I am writing all this now I think in part, due to fear of what the our administration might be (if the Republicans take office) and also to the way a lot of people my age behave. I being one of them.  Even the intrinsic way of communicating Mailer has, writing about things in such an ethereal ocular beauty of which we somehow lose nowadays (not trying to be hippy-ish).  I feel as though I am nostalgic for a past I never lived in.  I love facebook, love ipods, love technology! Do not get me wrong, it’s not what I’m saying. I think progression is a fascinating important evolution.  My point is that so much humanity gets thrust to the wayside when technological advances appear at such lightening speeds. 

We don’t know where we are heading.  Mailer says “This is the first century that weighs upon us like an incubus”. I think because so many new things flash upon us in such rapid succession that at any moment something even bigger than an atom bomb could exist that rip 6 billion human faces off in less time it takes for one neurotransmitter synapse to fire.

Mailer died almost a year ago (November 10th, 2007) and missed the good-fortune of witnessing the end of days. (Aka Palin/McCain flooding the Earth with oil and Christians).  But he along with so many of his generation, even though I am not part of his generation at all, will stay close with me.  I will treasure my past human because they are a part of me.  I will treasure their styles, their technologies, and their beautiful ways of communicating that are so lost.  Maybe, I will be able to talk to lovers the way he was able to - through letters with ink, where a real tear drop could even fall and an eyelash could lay and talk of an H-Bomb would be eons away….

I Fainted

September 26th, 2008

Yesterday morning I fainted on the train. Again. Contrary to popular opinion, I happen to be a very petite lady.  My mother is the same way and has always been fainiting all over the place - at least almost fainting.  In March I fainted too - at the exact same time - right before getting off at Union Square which is my stop on the way to work. 

Being a fainter, (I can now call myself that, it sounds like painter which makes me sound artistic and interesting, right?) I am worried about a few things.  For one - I’m worried I will one day hit my skull, for another I think maybe I have a horrible disease and will die shortly.  Either way, I know I need to drink more fluids and eat a little in the morning.

Items from a dataset

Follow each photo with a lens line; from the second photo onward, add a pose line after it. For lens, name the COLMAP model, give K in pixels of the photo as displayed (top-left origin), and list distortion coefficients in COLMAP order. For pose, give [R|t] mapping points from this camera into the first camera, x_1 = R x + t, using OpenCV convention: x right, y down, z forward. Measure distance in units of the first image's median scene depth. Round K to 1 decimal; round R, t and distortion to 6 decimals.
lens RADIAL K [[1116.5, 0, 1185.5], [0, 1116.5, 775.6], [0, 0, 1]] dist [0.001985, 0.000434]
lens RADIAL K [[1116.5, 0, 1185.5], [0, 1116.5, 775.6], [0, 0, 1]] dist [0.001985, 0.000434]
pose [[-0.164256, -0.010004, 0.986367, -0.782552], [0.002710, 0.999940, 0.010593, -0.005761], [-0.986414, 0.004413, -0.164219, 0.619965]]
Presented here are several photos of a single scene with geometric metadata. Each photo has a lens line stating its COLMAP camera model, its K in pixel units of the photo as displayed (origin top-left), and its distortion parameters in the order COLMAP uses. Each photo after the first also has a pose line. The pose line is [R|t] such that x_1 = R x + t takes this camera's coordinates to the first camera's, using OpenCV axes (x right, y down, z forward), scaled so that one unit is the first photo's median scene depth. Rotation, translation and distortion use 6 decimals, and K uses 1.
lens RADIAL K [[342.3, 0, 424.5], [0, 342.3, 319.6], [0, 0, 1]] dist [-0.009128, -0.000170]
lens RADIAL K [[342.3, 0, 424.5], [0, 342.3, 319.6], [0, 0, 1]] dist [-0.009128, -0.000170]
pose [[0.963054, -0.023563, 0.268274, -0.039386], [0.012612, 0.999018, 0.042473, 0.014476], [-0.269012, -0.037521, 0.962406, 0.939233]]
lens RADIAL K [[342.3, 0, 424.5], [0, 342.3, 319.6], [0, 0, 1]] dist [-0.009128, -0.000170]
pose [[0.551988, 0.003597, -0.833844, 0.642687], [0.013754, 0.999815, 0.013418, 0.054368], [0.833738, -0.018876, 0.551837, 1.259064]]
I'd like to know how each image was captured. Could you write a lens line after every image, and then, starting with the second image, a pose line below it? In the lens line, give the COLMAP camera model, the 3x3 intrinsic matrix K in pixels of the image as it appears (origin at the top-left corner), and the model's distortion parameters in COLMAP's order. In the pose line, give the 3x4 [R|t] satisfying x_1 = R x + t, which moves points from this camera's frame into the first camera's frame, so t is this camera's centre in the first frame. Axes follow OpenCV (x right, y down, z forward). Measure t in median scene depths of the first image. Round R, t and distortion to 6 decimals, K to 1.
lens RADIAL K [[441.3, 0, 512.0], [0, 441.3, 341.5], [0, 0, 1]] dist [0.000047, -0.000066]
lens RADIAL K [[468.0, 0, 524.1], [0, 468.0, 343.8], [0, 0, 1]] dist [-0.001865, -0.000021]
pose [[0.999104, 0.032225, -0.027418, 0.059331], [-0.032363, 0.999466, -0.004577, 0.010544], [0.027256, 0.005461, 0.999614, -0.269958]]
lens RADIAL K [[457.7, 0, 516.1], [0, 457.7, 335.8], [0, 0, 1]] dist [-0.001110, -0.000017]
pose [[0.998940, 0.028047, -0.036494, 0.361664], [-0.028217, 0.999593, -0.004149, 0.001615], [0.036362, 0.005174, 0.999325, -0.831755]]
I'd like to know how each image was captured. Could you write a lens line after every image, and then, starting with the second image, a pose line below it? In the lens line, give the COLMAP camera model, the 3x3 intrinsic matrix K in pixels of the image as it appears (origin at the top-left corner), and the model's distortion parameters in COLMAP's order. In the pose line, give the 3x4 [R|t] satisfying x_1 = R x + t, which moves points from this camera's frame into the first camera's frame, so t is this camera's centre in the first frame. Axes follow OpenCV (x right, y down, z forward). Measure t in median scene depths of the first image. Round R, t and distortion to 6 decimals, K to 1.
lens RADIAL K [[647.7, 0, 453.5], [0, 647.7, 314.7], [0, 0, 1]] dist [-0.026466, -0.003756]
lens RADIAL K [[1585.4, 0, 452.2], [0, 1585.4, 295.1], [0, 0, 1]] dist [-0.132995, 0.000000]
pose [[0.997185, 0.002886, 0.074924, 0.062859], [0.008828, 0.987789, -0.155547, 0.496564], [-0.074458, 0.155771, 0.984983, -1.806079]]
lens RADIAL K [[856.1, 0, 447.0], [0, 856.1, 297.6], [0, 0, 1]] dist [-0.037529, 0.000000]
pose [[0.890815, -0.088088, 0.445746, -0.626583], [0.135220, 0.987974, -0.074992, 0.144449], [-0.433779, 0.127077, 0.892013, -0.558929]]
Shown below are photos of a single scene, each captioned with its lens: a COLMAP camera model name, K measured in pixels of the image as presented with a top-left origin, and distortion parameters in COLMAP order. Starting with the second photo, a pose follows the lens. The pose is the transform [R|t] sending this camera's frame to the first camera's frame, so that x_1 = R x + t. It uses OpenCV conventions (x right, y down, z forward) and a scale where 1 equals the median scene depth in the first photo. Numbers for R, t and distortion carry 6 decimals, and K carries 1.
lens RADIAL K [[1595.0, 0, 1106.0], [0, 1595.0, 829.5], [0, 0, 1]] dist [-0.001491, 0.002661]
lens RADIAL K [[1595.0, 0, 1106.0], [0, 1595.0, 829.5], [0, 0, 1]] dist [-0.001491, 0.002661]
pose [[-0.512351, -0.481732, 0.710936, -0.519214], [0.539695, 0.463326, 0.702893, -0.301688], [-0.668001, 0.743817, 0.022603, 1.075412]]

Problem 1 » For each statement about the blog post, answer yes or no and quote the deciding words: (a) The writer fainted on the train in March as well. (b) The writer says they dislike technology. (c) The writer says they need to drink more fluids.
Problem 2 » Turn the blog post paragraph beginning "Being a fainter" into a short list that keeps its main facts.
Problem 3 » Reproduce the blog post word for word from "September 26th, 2008" up to and including "in the morning.".

Task response 1 »
(a) Yes: "In March I fainted too"
(b) No: "I love facebook, love ipods, love technology!"
(c) Yes: "I know I need to drink more fluids and eat a little in the morning."

Task response 2 »
- The writer now calls themself a fainter, a word that sounds like painter and so seems artistic and interesting.
- Worry one: hitting their skull one day.
- Worry two: having a horrible disease and dying shortly.
- Either way, they need to drink more fluids and eat a little in the morning.

Task response 3 »
September 26th, 2008

Yesterday morning I fainted on the train. Again. Contrary to popular opinion, I happen to be a very petite lady.  My mother is the same way and has always been fainiting all over the place - at least almost fainting.  In March I fainted too - at the exact same time - right before getting off at Union Square which is my stop on the way to work. 

Being a fainter, (I can now call myself that, it sounds like painter which makes me sound artistic and interesting, right?) I am worried about a few things.  For one - I’m worried I will one day hit my skull, for another I think maybe I have a horrible disease and will die shortly.  Either way, I know I need to drink more fluids and eat a little in the morning.